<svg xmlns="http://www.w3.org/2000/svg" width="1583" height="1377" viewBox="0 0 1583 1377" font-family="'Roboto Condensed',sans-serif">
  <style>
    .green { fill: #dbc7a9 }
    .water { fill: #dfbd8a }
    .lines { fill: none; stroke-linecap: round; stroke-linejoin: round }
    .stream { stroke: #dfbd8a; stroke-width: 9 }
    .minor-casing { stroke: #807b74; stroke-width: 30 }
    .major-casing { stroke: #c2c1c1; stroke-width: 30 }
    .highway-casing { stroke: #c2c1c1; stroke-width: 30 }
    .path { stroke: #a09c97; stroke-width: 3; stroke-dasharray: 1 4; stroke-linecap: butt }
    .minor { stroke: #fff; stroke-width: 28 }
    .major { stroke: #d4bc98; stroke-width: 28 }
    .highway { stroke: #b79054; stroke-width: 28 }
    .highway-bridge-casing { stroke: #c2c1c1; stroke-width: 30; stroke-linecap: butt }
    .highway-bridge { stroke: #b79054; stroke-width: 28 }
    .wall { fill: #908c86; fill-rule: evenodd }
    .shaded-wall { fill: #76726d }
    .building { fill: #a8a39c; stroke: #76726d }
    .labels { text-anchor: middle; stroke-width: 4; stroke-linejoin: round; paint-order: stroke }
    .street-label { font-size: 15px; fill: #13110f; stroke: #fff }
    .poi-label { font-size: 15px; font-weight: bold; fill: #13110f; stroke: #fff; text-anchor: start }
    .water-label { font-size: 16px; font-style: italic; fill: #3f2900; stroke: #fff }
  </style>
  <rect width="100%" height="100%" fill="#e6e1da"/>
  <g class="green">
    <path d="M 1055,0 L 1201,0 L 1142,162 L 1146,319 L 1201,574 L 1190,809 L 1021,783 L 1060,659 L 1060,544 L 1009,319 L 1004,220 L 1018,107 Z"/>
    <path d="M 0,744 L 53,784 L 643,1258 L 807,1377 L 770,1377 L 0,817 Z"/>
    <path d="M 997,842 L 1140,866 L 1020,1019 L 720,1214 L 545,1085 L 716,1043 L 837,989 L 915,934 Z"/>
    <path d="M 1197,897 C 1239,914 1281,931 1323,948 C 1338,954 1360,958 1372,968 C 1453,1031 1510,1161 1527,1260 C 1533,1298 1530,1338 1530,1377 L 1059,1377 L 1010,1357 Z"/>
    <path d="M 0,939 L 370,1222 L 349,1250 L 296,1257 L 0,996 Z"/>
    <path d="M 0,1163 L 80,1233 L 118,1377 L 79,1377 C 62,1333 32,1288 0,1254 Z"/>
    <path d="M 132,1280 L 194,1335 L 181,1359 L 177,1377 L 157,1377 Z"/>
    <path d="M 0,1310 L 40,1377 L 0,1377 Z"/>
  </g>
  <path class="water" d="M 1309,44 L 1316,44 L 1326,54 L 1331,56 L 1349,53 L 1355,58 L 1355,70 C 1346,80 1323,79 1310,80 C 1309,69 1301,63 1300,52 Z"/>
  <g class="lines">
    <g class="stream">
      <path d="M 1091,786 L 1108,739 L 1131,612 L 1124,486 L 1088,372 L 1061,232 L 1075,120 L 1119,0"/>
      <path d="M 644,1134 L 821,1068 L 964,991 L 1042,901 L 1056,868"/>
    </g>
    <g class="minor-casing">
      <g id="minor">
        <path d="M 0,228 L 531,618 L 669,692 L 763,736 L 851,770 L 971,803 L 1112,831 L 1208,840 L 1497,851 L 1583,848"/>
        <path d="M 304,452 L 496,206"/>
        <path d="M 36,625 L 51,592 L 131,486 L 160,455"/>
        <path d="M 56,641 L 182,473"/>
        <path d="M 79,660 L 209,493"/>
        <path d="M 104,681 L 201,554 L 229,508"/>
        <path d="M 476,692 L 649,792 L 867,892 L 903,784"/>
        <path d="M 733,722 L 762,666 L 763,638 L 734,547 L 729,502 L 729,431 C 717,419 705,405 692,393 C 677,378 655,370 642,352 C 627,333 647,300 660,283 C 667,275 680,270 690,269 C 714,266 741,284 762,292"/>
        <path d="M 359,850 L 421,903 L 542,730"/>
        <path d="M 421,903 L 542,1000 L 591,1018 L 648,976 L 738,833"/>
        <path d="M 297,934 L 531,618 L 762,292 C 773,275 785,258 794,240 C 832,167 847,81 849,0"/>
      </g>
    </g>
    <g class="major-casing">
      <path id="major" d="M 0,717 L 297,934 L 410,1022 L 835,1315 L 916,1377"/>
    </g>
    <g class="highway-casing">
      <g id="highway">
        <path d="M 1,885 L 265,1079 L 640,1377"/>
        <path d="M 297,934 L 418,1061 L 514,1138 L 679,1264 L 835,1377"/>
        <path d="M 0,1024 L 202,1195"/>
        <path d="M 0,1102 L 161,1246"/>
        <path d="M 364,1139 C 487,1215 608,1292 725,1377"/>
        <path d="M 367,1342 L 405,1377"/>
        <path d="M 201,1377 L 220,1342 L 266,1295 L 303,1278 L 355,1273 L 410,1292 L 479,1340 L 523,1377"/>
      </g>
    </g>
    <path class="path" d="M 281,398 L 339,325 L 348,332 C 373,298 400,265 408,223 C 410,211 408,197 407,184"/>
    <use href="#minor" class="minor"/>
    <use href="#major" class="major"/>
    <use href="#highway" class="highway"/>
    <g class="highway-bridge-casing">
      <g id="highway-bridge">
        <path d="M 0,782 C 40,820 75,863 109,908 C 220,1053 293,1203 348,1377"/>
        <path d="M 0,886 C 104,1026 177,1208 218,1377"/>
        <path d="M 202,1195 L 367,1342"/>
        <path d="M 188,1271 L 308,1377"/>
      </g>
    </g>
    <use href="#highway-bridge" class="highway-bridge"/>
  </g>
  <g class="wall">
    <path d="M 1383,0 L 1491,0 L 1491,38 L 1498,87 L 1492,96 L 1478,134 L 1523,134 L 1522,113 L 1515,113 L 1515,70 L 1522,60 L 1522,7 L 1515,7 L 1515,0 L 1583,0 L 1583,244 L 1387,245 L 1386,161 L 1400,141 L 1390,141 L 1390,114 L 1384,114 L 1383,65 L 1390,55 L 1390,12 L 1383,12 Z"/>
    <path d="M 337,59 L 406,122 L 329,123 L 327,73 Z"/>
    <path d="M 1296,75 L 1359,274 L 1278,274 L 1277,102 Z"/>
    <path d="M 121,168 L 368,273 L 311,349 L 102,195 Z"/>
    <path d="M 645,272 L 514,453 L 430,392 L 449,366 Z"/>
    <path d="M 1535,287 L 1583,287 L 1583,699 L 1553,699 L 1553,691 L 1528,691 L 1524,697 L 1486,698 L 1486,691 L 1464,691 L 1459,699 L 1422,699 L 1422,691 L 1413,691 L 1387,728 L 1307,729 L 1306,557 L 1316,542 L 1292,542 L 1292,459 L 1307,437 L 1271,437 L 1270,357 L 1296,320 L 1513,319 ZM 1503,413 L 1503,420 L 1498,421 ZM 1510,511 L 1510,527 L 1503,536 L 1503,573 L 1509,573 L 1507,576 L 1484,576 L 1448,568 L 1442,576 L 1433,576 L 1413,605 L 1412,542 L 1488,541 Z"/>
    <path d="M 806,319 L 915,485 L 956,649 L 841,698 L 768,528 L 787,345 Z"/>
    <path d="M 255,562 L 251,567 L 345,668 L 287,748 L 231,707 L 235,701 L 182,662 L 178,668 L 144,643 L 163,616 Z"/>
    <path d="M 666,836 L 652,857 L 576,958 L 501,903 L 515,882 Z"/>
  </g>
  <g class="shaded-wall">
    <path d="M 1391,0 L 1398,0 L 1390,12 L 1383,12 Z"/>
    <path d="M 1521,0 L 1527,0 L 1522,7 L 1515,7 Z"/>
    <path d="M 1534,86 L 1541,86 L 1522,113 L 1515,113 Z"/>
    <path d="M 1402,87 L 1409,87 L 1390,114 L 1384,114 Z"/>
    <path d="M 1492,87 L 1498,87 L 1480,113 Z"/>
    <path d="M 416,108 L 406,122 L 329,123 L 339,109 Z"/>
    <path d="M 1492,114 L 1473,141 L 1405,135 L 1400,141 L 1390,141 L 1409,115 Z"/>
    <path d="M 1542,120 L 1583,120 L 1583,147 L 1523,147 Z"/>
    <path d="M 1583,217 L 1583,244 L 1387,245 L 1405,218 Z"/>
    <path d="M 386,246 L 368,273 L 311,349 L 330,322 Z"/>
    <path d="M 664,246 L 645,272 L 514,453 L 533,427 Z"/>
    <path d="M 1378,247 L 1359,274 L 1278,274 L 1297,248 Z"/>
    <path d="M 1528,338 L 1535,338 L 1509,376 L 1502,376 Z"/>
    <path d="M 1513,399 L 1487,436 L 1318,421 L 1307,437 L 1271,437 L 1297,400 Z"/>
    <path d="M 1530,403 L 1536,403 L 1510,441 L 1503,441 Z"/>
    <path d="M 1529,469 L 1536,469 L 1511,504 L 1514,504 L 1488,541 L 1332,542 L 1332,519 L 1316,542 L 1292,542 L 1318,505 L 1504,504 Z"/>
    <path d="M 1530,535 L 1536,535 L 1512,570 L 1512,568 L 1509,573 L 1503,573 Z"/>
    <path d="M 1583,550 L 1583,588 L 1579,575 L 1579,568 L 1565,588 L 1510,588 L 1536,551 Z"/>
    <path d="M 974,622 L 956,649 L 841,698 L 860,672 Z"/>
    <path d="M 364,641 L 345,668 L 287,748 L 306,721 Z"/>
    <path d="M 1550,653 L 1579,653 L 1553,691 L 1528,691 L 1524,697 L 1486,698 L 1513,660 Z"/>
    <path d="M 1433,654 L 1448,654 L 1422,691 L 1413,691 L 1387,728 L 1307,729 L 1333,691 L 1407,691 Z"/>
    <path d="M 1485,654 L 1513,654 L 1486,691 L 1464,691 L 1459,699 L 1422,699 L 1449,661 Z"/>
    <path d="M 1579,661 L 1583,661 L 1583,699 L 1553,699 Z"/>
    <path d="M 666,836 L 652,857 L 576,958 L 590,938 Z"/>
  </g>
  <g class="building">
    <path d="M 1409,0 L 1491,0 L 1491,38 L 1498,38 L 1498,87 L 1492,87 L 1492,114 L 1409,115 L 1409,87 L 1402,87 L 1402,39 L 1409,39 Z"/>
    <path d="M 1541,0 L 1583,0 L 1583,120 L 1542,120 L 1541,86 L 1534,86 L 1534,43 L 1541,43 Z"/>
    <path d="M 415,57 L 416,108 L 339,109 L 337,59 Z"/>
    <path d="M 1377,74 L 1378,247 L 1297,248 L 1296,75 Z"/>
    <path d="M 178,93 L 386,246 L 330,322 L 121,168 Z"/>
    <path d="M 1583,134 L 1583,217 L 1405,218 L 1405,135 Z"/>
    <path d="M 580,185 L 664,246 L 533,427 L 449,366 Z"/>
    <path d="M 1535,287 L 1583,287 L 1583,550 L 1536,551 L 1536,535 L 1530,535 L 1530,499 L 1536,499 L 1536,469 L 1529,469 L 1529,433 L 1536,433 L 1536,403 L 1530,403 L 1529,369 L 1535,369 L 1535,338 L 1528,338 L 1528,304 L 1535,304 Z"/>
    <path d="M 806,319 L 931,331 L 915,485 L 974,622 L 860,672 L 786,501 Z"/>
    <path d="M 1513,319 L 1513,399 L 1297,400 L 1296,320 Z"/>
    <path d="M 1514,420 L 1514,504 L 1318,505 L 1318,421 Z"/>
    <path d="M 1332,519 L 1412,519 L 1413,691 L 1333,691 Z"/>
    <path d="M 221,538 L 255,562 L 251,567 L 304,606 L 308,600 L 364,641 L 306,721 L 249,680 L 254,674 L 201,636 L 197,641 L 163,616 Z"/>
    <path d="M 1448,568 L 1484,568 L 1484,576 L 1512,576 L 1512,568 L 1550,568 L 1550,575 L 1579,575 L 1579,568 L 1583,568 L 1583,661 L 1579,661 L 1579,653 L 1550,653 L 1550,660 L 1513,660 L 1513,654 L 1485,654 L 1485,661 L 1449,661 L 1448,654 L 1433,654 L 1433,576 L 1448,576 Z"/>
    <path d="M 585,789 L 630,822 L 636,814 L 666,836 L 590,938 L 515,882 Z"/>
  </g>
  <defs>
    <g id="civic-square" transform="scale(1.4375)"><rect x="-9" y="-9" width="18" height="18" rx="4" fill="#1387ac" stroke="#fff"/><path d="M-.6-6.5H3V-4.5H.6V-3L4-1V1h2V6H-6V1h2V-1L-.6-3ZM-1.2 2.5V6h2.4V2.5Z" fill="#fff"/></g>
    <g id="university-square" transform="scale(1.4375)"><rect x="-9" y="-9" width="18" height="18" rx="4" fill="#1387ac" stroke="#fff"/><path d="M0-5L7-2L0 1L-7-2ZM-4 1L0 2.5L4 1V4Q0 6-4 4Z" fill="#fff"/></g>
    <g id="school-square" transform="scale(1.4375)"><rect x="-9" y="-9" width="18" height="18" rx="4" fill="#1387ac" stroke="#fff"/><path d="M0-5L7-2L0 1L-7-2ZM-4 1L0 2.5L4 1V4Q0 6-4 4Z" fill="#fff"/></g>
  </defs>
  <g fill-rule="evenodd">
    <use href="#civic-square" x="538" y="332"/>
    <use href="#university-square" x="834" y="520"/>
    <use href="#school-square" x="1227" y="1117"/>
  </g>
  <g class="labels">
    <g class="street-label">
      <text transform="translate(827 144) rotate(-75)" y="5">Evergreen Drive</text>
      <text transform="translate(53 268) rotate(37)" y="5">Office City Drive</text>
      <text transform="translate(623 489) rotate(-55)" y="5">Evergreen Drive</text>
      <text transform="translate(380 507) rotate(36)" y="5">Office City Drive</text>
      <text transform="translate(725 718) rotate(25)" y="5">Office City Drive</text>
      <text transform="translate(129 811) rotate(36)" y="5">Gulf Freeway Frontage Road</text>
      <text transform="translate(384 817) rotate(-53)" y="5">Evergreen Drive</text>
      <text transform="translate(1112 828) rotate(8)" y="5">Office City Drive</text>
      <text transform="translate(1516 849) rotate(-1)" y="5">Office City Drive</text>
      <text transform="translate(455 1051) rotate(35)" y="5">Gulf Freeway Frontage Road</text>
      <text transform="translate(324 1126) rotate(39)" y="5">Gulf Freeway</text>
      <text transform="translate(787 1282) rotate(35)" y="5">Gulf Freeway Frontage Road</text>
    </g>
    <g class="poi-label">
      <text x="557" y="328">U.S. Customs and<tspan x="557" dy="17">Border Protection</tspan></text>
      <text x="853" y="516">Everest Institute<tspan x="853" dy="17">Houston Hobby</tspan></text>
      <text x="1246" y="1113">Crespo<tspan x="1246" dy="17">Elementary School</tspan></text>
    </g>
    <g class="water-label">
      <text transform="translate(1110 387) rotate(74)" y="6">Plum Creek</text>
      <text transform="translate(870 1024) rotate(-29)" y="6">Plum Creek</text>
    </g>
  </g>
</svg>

• • • • •

• The problem: Copy each line of the listing that holds the word "labels".

• Exercise output:
    .labels { text-anchor: middle; stroke-width: 4; stroke-linejoin: round; paint-order: stroke }
  <g class="labels">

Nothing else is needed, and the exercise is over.